Bush's Little Dividend

One investor benefit of the Bush tax package-the much-ballyhooed dividend tax cut to 15% from 20%-doesn't offer the same benefit for small-business owners. While C corps. can distribute dividends to principal owners, the owners must pay dividend taxes on the proceeds. But because dividends aren't tax deductible for corporations, the business also pays taxes on them.

So if you were thinking of side-stepping income-tax laws by incorporating as a C corp.-and then paying all of your salary in dividends-check yourself, says Paul Gada, small-business tax analyst with information provider CCH Inc. in Riverwoods, Ill. "The IRS rules are set up to try to prevent that kind of manipulation," he says.

Still, Joseph Anthony, an enrolled agent in Portland, Ore., says that the dividend tax break may make C corps. a more viable option for smaller investors if the Bush team succeeds in further reducing or eliminating the tax. (Enrolled agents are certified to negotiate with the IRS on the taxpayer's behalf.)

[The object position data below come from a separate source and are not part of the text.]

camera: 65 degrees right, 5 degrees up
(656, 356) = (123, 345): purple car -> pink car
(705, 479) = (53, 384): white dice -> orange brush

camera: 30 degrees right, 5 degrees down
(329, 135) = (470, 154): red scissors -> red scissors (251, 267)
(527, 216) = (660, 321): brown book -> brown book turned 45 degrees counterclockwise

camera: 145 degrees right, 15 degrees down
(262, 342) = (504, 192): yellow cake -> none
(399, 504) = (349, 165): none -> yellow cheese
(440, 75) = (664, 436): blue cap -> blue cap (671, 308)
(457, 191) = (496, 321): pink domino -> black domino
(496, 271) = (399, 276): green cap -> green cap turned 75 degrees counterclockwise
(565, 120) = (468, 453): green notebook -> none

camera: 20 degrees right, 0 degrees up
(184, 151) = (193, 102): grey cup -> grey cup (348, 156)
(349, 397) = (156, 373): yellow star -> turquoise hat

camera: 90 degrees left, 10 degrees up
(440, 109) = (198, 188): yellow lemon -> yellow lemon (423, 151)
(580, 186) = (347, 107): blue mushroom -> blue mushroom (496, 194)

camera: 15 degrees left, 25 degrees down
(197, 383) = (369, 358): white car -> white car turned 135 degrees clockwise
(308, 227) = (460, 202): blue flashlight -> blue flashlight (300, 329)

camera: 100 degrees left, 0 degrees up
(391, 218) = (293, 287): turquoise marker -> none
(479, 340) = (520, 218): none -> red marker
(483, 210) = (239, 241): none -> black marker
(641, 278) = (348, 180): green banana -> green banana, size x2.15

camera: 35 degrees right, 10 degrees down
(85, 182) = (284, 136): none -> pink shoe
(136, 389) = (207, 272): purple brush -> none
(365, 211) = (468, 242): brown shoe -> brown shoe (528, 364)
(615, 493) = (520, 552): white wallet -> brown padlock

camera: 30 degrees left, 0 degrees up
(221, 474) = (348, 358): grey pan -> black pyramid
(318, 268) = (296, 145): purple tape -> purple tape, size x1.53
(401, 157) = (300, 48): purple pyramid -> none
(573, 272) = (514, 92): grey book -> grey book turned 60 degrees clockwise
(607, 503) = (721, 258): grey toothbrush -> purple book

"Because of the double taxation, the new 15% rate on dividends and capital gains makes the C corp. a little more attractive than it used to be for smaller business, but it would be more so if they did away with dividend taxes altogether," he says.

Jeff Baddish, a partner with the accounting firm of Coltin, Baddish & Shapiro in Mineola, N.Y., notes that the dividend-tax cut may make C corps. more attractive in one surprising area-tax audits.

"Most of the time when you have a dividend situation from a small business it arises from an audit-the IRS finds some of your deductions aren't valid, the deduction is disallowed and the proceeds are distributed to the owner in the form of a dividend," he says. But thanks to the lower 15% dividend-tax rate, an IRS audit may not be as scary as for, say, an S corp., where earnings may be taxed at the higher personal income-tax rate, he says.

While in many ways the change in federal tax laws may make small-business entities even more attractive than C corps., whether you choose to incorporate should depend more on the nature of your business than on your income level, says Bob D. Scharin, editor of Warren, Gorham & Lamont/RIA's Practical Tax Strategies, a monthly journal written for tax professionals.

"If we form Terri's Technology Co. as a corporation, the only exit strategy is to sell or do an initial public offering, and if the seed money for the startup was coming from angel investors, all that would argue that you incorporate under a C corp.," he says. But if you're an interior decorator or working out of your home, you typically don't need to be encumbered by the additional paperwork, regulatory considerations, and liability issues involved in incorporating under a C corp.

Bottom line, while taxes are a chief concern for all small-business owners, they're not the only concern. It's important to weigh all your options, and your business's financial needs, before taking a leap into the corporate world.